Give as a numbered list everything from the line containing "GELINLIK MODELI İNDIR" down to the line containing "streaming musical fait", both included, with blank lines and pictures left out.

EXERCISE MATERIAL Start Marker

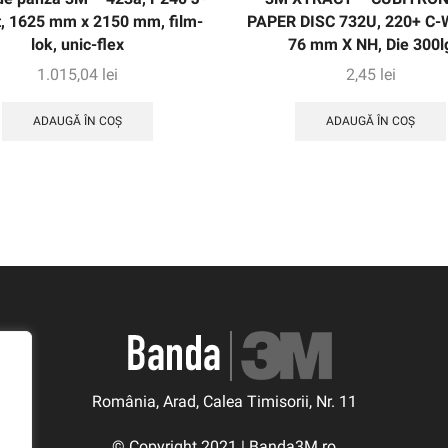
, 1625 mm x 2150 mm, film-
PAPER DISC 732U, 220+ C-W
lok, unic-flex
76 mm X NH, Die 300l
1.015,04
lei
2,45
lei
ADAUGĂ ÎN COȘ
ADAUGĂ ÎN COȘ
România, Arad, Calea Timisorii, Nr. 11
© Copyright 2021 | Banda3M.ro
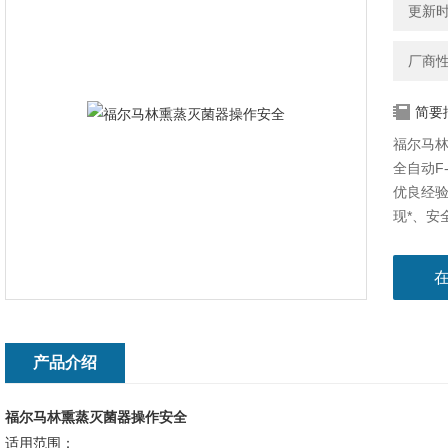
更新时间
厂商
简要
福尔马
全自动F
优良经
现*、安
械。
产品介绍
福尔马林熏蒸灭菌器操作安全
适用范围：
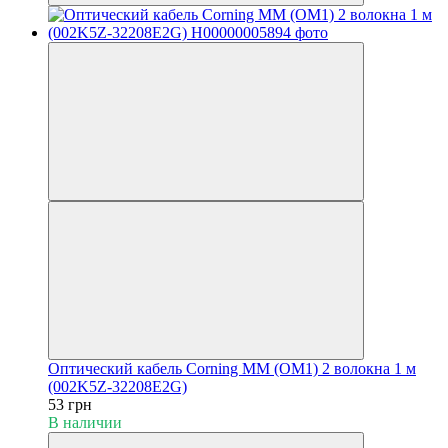
Оптический кабель Corning MM (OM1) 2 волокна 1 м
(002K5Z-32208E2G)
53 грн
В наличии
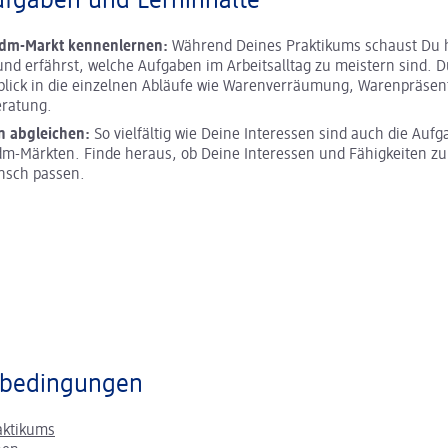
ufgaben und Lerninhalte
 dm-Markt kennenlernen:
Während Deines Praktikums schaust Du h
und erfährst, welche Aufgaben im Arbeitsalltag zu meistern sind. D
blick in die einzelnen Abläufe wie Warenverräumung, Warenpräsen
ratung.
n abgleichen:
So vielfältig wie Deine Interessen sind auch die Aufg
m-Märkten. Finde heraus, ob Deine Interessen und Fähigkeiten z
nsch passen.
bedingungen
aktikums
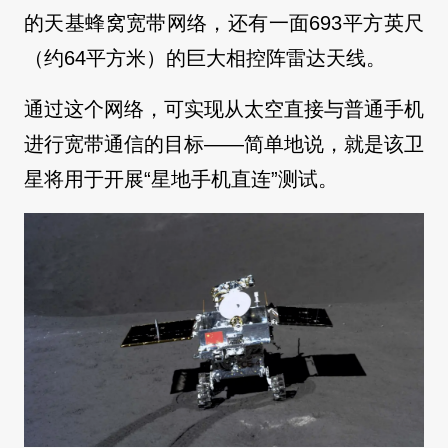
的天基蜂窝宽带网络，还有一面693平方英尺
（约64平方米）的巨大相控阵雷达天线。
通过这个网络，可实现从太空直接与普通手机
进行宽带通信的目标——简单地说，就是该卫
星将用于开展“星地手机直连”测试。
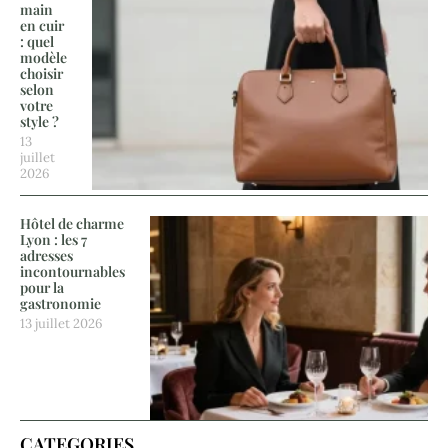
main
en cuir
: quel
modèle
choisir
selon
votre
style ?
13
juillet
2026
Hôtel de charme
Lyon : les 7
adresses
incontournables
pour la
gastronomie
13 juillet 2026
CATEGORIES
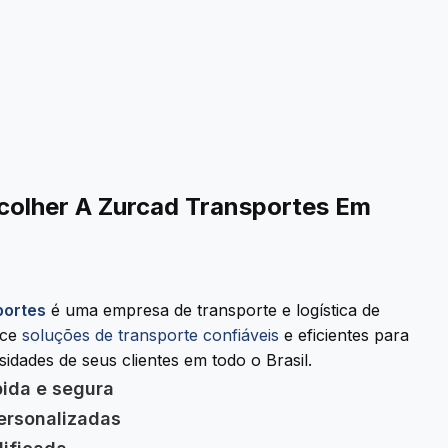
colher A Zurcad Transportes Em
portes
é uma empresa de transporte e logística de
ece
soluções de transporte confiáveis
e eficientes para
idades de seus clientes em todo o Brasil.
pida e segura
ersonalizadas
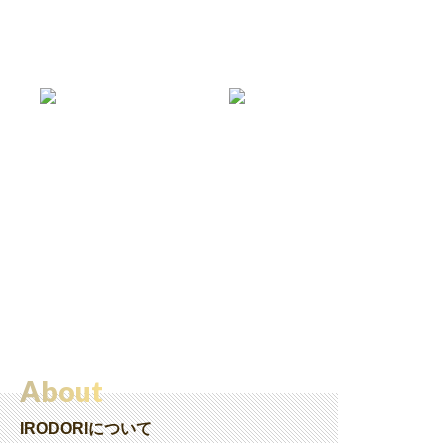
About
IRODORIについて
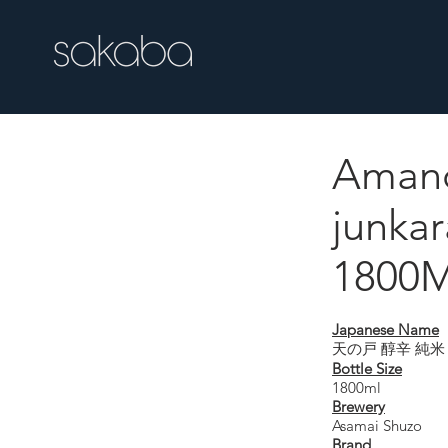
Aman
Amanoto junkar
junkar
1800
Japanese Name
天の戸 醇辛 純米
Bottle Size
1800ml
Brewery
Asamai Shuzo
Brand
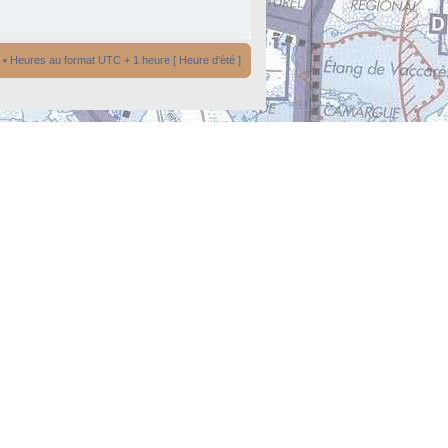
• Heures au format UTC + 1 heure [ Heure d’été ]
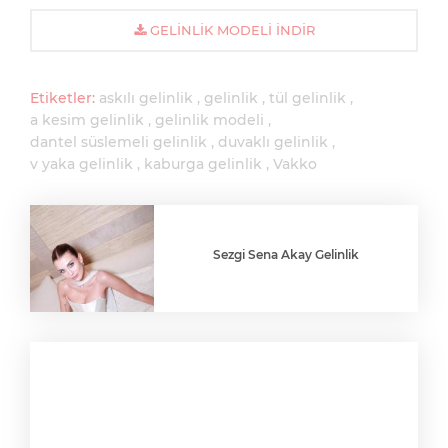
GELINLIK MODELI İNDIR
Etiketler:
askılı gelinlik
gelinlik
tül gelinlik
a kesim gelinlik
gelinlik modeli
dantel süslemeli gelinlik
duvaklı gelinlik
v yaka gelinlik
kaburga gelinlik
Vakko
Sezgi Sena Akay Gelinlik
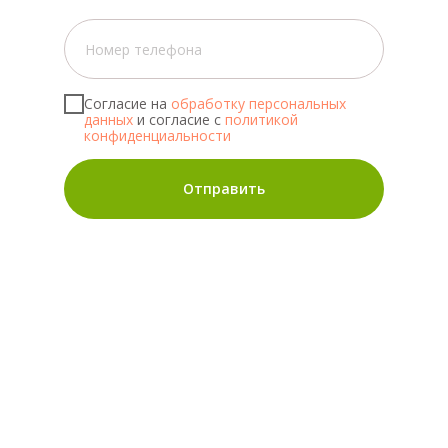
Согласие на
обработку персональных
данных
и согласие с
политикой
конфиденциальности
Отправить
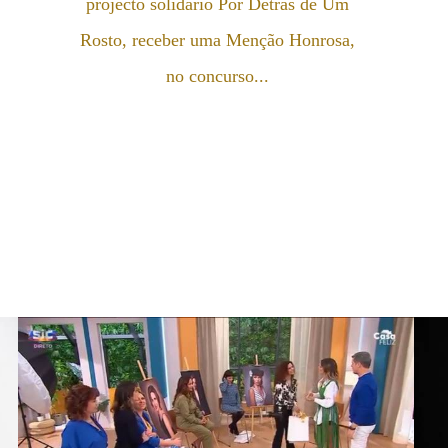
projecto solidário Por Detrás de Um
Rosto, receber uma Menção Honrosa,
no concurso...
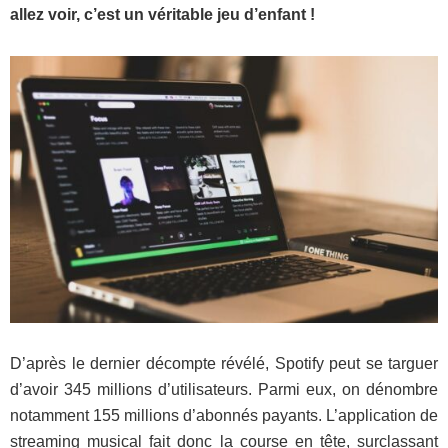
allez voir, c’est un véritable jeu d’enfant !
D’après le dernier décompte révélé, Spotify peut se targuer
d’avoir 345 millions d’utilisateurs. Parmi eux, on dénombre
notamment 155 millions d’abonnés payants. L’application de
streaming musical fait donc la course en tête, surclassant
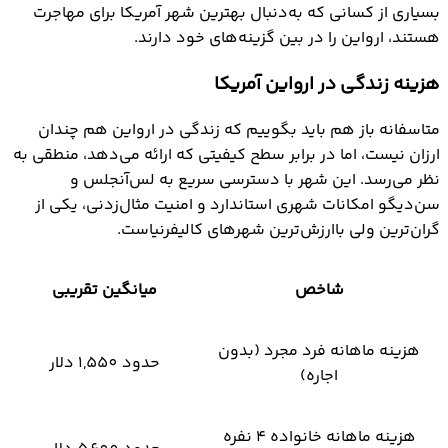
بسیاری از کسانی که به‌دنبال بهترین شهر آمریکا برای مهاجرت
هستند، ارواین را در بین گزینه‌های خود دارند.
هزینه زندگی در ارواین آمریکا
متاسفانه باز هم باید بگوییم که زندگی در ارواین هم چندان
ارزان نیست، اما در برابر سطح کیفیتی که ارائه می‌دهد، منطقی به
نظر می‌رسد. این شهر با دسترسی سریع به لس‌آنجلس و
سن‌دیگو امکانات شهری استاندارد و امنیت مثال‌زدنی، یکی از
گران‌ترین ولی باارزش‌ترین شهرهای کالیفرنیاست.
شاخص
میانگین تقریبی
هزینه ماهانه فرد مجرد (بدون
حدود 1,550 دلار
اجاره)
هزینه ماهانه خانواده ۴ نفره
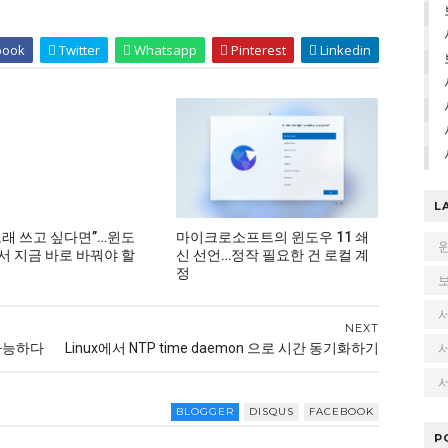
book
Twitter
Whatsapp
Pinterest
Linkedin
L
 오래 쓰고 싶다면”…윈도
마이크로소프트의 윈도우 11 쇄
에서 지금 바로 바꿔야 할
신 선언…정작 필요한 건 로컬 계
정
NEXT
 가능하다
Linux에서 NTP time daemon 으로 시간 동기화하기
서
BLOGGER
DISQUS
FACEBOOK
P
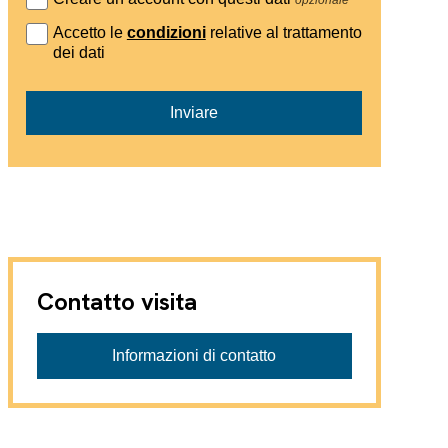
Accetto le
condizioni
relative al trattamento
dei dati
Inviare
Contatto visita
Informazioni di contatto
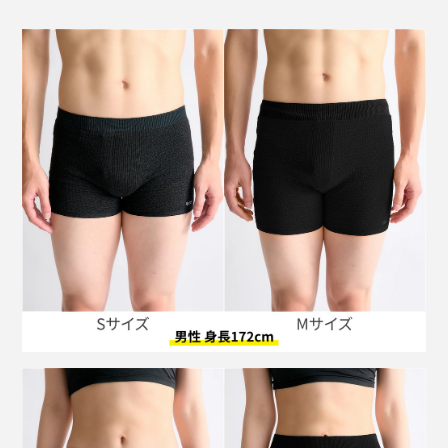
エステルを自社開発する姿勢にも、頭が下がる想い。
る」ことがわかり、そちらの挑戦にシフト。当時、使用
済みの繊維からポリエステルを作ることは、ラボレベル
地球のためにも、私のためにも、『BRING』はず〜っと
の技術としては可能でも、商業ベースにのせることは限
続いてほしいブランドです。
りなく不可能とされていました。
しかし、様々な困難にも立ち向かい北九州市に自社プラ
ントを建設。
使用済みの服を回収
繊維から再生ポリエステルを作る
その繊維で服を作る
ビジネスとして成立させる
という高い壁を次々とクリアし、『株式会社JEPLAN』
のいまがあります。アパレルブランド『BRING』は、そ
のビジネスモデルが持続可能であることを証明するため
ブランドでもあるです。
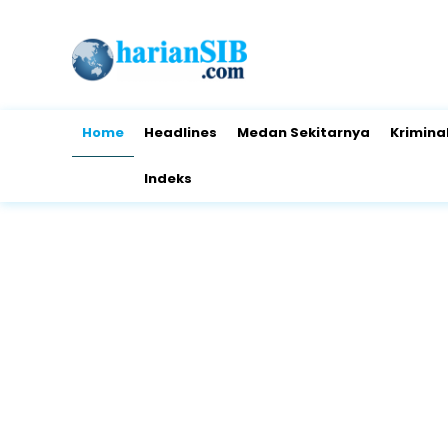
Home
Headlines
Medan Sekitarnya
Krimina
Indeks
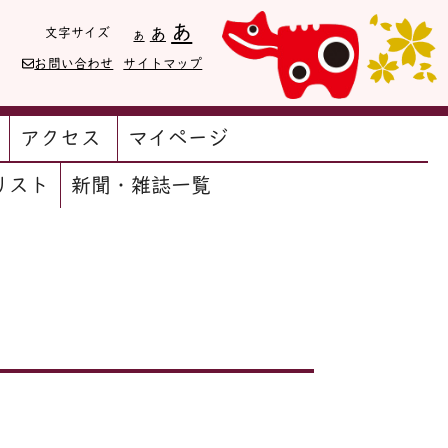
Decrease
Reset
Increase
あ
文字サイズ
あ
あ
font
font
size.
font
お問い合わせ
サイトマップ
size.
size.
アクセス
マイページ
リスト
新聞・雑誌一覧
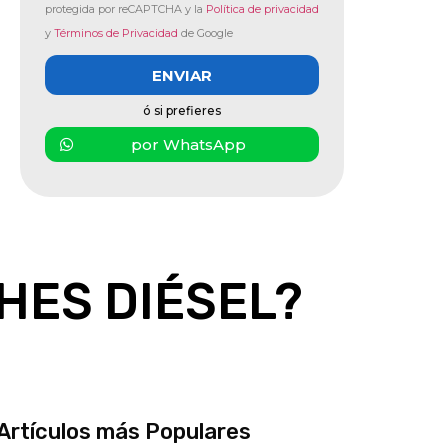
protegida por reCAPTCHA y la
Política de privacidad
y
Términos de Privacidad
de Google
ENVIAR
ó si prefieres
por WhatsApp
HES DIÉSEL?
Artículos más Populares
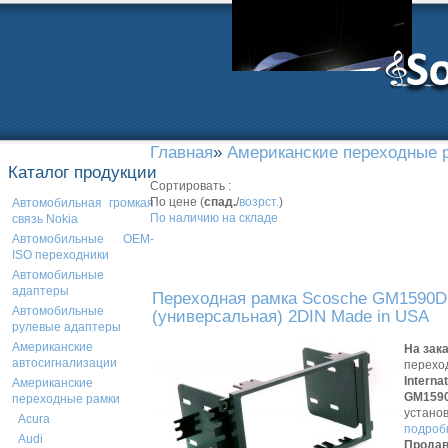
Главная
»
Американские переходные 
Каталог продукции
Сортировать :
По цене (
спад.
/
возрст.
)
Автомобильная громкая
По наличию на складе
связь Nokia
Автомобильные OEM-
ISO переходники
Автомобильные
адаптеры
Переходная рамка Scosche GM1590DD
Автомобильные
(универсальная) 2DIN Made in USA
рулевые адаптеры
Американские
На зак
автосигнализации
перехо
Interna
Американские
GM159
переходные рамки
устано
Acura
подробн
Audi
Продав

EXERCISE MATERIAL End Marker

### [COMPLETED EXERCISE]
1. GELINLIK MODELI İNDIR
2. Etiketler:
3. askılı gelinlik
4. gelinlik
5. tül gelinlik
6. a kesim gelinlik
7. gelinlik modeli
8. dantel süslemeli gelinlik
9. duvaklı gelinlik
10. v yaka gelinlik
11. kaburga gelinlik
12. Vakko
13. Sezgi Sena Akay Gelinlik
14. Согласие на
15. обработку персональных
16. данных
17. и согласие с
18. политикой
19. конфиденциальности
20. Отправить
21. projecto solidário Por Detrás de Um
22. Rosto, receber uma Menção Honrosa,
23. no concurso...
24. allez voir, c’est un véritable jeu d’enfant !
25. D’après le dernier décompte révélé, Spotify peut se targuer
26. d’avoir 345 millions d’utilisateurs. Parmi eux, on dénombre
27. notamment 155 millions d’abonnés payants. L’application de
28. streaming musical fait donc la course en tête, surclassant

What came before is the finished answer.